Question

The vapor pressure of water at room temperature is $23.8$ mm of $Hg$ . The vapor pressure of an aqueous solution of sucrose with mole fraction $0.1$ is equal to:
A. $23.9$ mm of $Hg$
B. $24.2$ mm of $Hg$
C. $21.42$ mm of $Hg$
D. $31.44$ mm of $Hg$

Answer 1

Hint: The vapor pressure decreases as the temperature decreases. The vapor pressure of a solution is lower than that of the solvent. Thus, the vapor pressure of a solution will be equal to that of the solid at a lower temperature than in the case of the pure solvent.

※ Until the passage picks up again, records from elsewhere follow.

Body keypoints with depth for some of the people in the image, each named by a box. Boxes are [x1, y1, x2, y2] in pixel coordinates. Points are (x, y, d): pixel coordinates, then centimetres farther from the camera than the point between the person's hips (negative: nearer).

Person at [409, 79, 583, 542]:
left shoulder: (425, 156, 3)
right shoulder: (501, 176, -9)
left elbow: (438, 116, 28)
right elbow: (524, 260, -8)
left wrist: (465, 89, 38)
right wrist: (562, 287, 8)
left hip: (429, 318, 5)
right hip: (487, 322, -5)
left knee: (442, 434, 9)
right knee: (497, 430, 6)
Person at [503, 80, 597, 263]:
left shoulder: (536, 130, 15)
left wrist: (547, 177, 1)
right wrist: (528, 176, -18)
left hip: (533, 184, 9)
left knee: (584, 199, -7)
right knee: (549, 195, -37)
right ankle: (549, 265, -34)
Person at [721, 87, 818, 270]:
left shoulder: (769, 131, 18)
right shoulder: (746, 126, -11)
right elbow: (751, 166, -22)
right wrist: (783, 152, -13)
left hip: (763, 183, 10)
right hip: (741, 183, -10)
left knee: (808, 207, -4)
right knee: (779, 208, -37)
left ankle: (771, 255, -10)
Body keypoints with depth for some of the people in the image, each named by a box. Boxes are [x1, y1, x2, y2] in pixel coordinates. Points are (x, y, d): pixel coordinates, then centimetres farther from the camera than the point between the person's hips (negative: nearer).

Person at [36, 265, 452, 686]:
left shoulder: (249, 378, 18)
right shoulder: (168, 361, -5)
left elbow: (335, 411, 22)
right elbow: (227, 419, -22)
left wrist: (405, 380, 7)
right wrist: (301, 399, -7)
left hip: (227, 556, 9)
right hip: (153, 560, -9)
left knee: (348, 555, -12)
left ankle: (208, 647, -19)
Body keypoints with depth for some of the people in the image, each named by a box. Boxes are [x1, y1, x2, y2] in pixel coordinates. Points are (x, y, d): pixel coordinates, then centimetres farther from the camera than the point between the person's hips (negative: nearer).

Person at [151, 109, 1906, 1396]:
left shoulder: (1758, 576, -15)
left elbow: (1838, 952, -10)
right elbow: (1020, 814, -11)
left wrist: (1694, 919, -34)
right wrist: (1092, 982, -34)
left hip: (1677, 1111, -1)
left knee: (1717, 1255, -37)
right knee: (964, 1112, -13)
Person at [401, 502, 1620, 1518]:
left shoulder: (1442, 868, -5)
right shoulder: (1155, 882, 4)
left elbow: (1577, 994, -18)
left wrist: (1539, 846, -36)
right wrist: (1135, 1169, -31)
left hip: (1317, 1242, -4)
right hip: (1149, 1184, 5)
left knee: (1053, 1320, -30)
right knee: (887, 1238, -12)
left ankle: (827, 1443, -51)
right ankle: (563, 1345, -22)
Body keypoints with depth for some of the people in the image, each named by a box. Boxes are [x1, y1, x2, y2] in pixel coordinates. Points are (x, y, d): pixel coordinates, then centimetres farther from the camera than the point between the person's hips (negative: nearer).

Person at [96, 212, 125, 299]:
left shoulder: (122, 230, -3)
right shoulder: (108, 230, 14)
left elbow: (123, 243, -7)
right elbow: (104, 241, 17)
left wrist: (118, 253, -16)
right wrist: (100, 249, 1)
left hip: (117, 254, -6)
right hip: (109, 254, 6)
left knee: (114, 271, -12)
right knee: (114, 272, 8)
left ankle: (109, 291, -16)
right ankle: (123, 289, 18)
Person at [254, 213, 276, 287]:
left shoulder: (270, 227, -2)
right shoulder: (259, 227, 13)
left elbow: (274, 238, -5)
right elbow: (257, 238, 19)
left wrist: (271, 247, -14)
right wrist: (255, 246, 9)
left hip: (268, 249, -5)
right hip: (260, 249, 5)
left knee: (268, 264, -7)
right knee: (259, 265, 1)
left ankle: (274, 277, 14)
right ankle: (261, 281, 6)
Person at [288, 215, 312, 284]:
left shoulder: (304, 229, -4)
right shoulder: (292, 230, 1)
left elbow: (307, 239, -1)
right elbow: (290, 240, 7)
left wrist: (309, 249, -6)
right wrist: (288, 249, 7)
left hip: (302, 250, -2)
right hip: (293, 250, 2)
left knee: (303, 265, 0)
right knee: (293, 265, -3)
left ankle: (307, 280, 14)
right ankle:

Complete step by step answer:
As per the question,
The vapor pressure of water = ${P_o} = 23.8mmHg$
The vapor pressure of solution = ${P_s} = ?$
According to the lowering of vapor pressure, the vapor pressure of a solvent decreases when a solute is added in it. Mathematically, the lowering of vapor pressure is written as:
$\Delta P = {P_o} - {P_s}$
The lowering in vapor pressure with respect to the vapor pressure of the pure solvent is known as the relative lowering of vapor pressure. It is directly proportional to the mole fraction of the solute (in this case, sucrose). As it is a colligative property, it can be written mathematically as:
$\dfrac{{{P_o} - {P_s}}}{{{P_o}}} = i{x_B}$ ….. (i)
Where, ${P_o} = $ vapor pressure of the water = $23.8mmHg$
${P_s} = $ vapor pressure of the water and sucrose solution = $?$
$i = $ Van’t Hoff factor
For sucrose, $i = 1$
${x_B} = $ mole fraction of sucrose (solute)
Substituting the values in equation (i), we have:
$ \Rightarrow \dfrac{{23.8 - {P_s}}}{{23.8}} = 1 \times 0.1$
${P_s} = 21.42mmHg$
Thus, the correct option is C. $21.42$ mm of $Hg$ .


Note:
A reduction in the saturated vapor pressure of a pure liquid when a solute is introduced is known as the lowering of vapor pressure. If the solute is a solid of low vapor pressure, the decrease in the vapor pressure of the liquid is proportional to the concentration of particles of solute; i.e. to the number of dissolved molecules or ions per unit volume.